## Excerpted passage
====

# SD Sentient/Pegasus/Nazgul set vs Fishman Fluence modern 7 set? vs DiMarzio Titans



## dfm86 (Aug 8, 2016)

So I'm currently working on modding my first 7 string, it's a Jackson JS22-7 gloss black, basswood body. I'm having a hard time deciding which pickups would be better suited for the guitar. I'm looking for versatility, chord definition on high gain, easy harmonics, tight low end. Watching a lot of videos and hearing some sound clips, I pretty much decided between these 3 choices

1)SD Sentient/Pegasus or Nazgul Set
2) Fishman Fluence Modern 7
3) Dimarzio Titans

Which one would you suggest for what I'm looking? Just looking for opinions.

Don't have enough money right now for BKP or something like Lundgrens but you're more than welcome to suggest any of those or others.

P.S.

I usually down tune to drop G# but sometimes I just play standard.


----------



## saminator (Aug 9, 2016)

I can only speak for the Titans, but I can tell that they meet every criteria you mentioned. I have them in a basswood seven string, tuned to drop G#, and they're perfect. I highly recommend them.


----------



## dfm86 (Aug 9, 2016)

thanks for the input man, I will look deeper into those Titans. Just two questions, 1) would you recommend buying the full set or going with a different neck pickup (Iluminator or Liquifire perhaps). 2) My guitar comes with two active mount stock Jackson pickups, is there any need for me to route or will the Titans fit properly? Here's a pic of the guitar: 

http://www.sevenstring.org/forum/attachment.php?attachmentid=51433&d=1469921834


----------



## Metropolis (Aug 9, 2016)

dfm86 said:


> thanks for the input man, I will look deeper into those Titans. Just two questions, 1) would you recommend buying the full set or going with a different neck pickup (Iluminator or Liquifire perhaps). 2) My guitar comes with two active mount stock Jackson pickups, is there any need for me to route or will the Titans fit properly? Here's a pic of the guitar:
> 
> http://www.sevenstring.org/forum/attachment.php?attachmentid=51433&d=1469921834



Probably no routing required, but standard passive mount pickups will leave ugly gaps to sides of the pickups. Seymour Duncan has active mount cover option in some of their 7-string pickups, so I would look at them.


----------



## Progbusters (Aug 9, 2016)

Titans are chord definition on high gain, Harmonics, and tight. Versatile, maybe not. They do the prog and djent thing that's about it. maybe jazz.


----------



## USMarine75 (Aug 9, 2016)

I've extensively played all three and I went with the Fluence. The SD are absolute garbage IMO and are not versatile. 

I liked the Titans okay, in the JBM100 and a Kiesel that I had for awhile. They sounded like Illuminators but with a fuller midrange. I'd have to A/B Illuminators and Titans in a similar guitar to see which I prefer. I prefer the Illuminator neck and the Titan bridge. FWIW I have an Illuminator (N) and Aftermath (B) setup in my Kiesel 7 and it sounds awesome.

====

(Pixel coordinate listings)
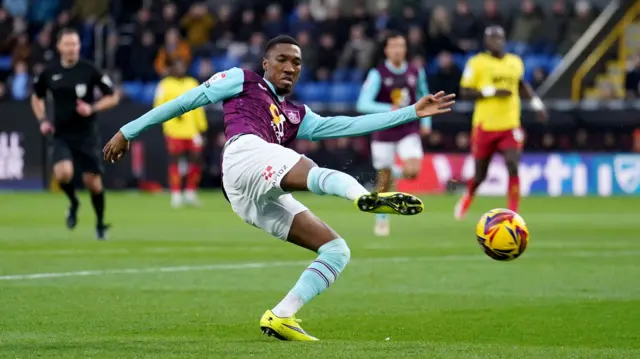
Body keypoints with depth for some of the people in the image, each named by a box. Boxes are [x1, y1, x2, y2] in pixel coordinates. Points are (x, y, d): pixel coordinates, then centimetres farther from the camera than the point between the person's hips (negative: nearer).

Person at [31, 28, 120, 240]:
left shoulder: (90, 71, -7)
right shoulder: (49, 73, 0)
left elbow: (113, 97, -1)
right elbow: (36, 97, 19)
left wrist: (92, 108, -16)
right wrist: (42, 120, 4)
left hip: (87, 135, -1)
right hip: (62, 135, 1)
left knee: (93, 181, 1)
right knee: (63, 173, -23)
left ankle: (100, 224, 24)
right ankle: (73, 204, 9)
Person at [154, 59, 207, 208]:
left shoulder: (192, 84, 16)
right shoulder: (165, 85, 3)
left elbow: (199, 107, 18)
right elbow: (158, 106, -3)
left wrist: (202, 127, 14)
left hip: (192, 131, 4)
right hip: (174, 132, -4)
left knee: (196, 161, 0)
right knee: (175, 162, -3)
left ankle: (190, 193, 13)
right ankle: (176, 195, 3)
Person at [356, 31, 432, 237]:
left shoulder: (416, 73, 2)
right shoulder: (378, 74, -9)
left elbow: (423, 96, 22)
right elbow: (363, 104, -16)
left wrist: (425, 121, 12)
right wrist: (389, 109, -28)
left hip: (409, 132, 2)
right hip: (384, 133, -2)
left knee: (413, 171, -21)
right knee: (383, 180, 3)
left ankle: (396, 173, 15)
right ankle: (381, 219, 23)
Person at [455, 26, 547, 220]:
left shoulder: (515, 62, 9)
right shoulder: (477, 63, -5)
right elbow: (465, 92, -9)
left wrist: (536, 101, 15)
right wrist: (492, 92, -19)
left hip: (510, 126, 2)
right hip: (485, 126, -2)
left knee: (513, 167, -16)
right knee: (480, 174, 8)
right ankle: (467, 197, 41)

====

## Check your understanding
1. In the forum thread on seven-string pickups, what tuning does dfm86 usually use?
2. Quote the forum thread on seven-string pickups word for word, starting at "Titans are chord" and ending at "are not versatile.".
3. Continue the forum thread on seven-string pickups after its last sentence.
The data was taken from a different source than the forum thread.

## Expected results
1. Drop G#.

2.
Titans are chord definition on high gain, Harmonics, and tight. Versatile, maybe not. They do the prog and djent thing that's about it. maybe jazz.


----------



## USMarine75 (Aug 9, 2016)

I've extensively played all three and I went with the Fluence. The SD are absolute garbage IMO and are not versatile.

3.
But hands down the winner of those three would be Fluence IMO. You can select from two voicings (vintage or modern) and also split. I A/B'd for hours and I prefered these slightly over BKP Juggernauts, because they were fuller sounding and way more versatile. I still have Juggies in one of my Mayones and I don't think it's worth it financially to swap between those two (yet), but it was definitely worth it for me to go from SD to Fluence. (I've always been a Dimarzio guy, so for me to hype anything else is rare lol)


----------



## Korneo (Aug 9, 2016)

Same for me. I have both the SD and the Fishman and go for the Fishman all the way. The SD are pure garbage (except if you like some low output pickup for djenty stick)


----------



## jc986 (Aug 9, 2016)

I haven't played the Titans but I have a guitar with the Fluence Modern 7 set and a guitar with the Sentient/Nazgul set. I love both sets, and I do NOT play djent and don't care for the typical djent tone. I find the Nazgul/Sentient set to be plenty versatile, and I feel they do clean and lower gain stuff better than the Fluence Moderns. It's not by a long shot, but I just really prefer the tone and feel of a passive pickup for cleans and low to mid gain tones. 

The Fluences do a good job of approximating the tone/feel of a passive pickup in vintage mode, but they don't get there 100%. The modern mode is where I spend the majority of my time with these pickups and it kills any other active pickup in that department as far as clarity and overall tone IMO.


----------



## Quiet Coil (Aug 10, 2016)

I'm pretty much all in with Fluence (four out of six guitars anyway). That's after trying the Duncans and not the DiMarzio Titans but Ionizer and Illuminators (like the Ionizers quite a bit, the Illuminators not so much).

I've tried each of the full size/humbucker Fluence sets and love both the Modern and Classic, but the Carpenter and Townsend sets were just too focused in the direction of the artist for my taste. I find the Classic and Modern sets to be versatile and very musical (as in not spiked one trick ponies).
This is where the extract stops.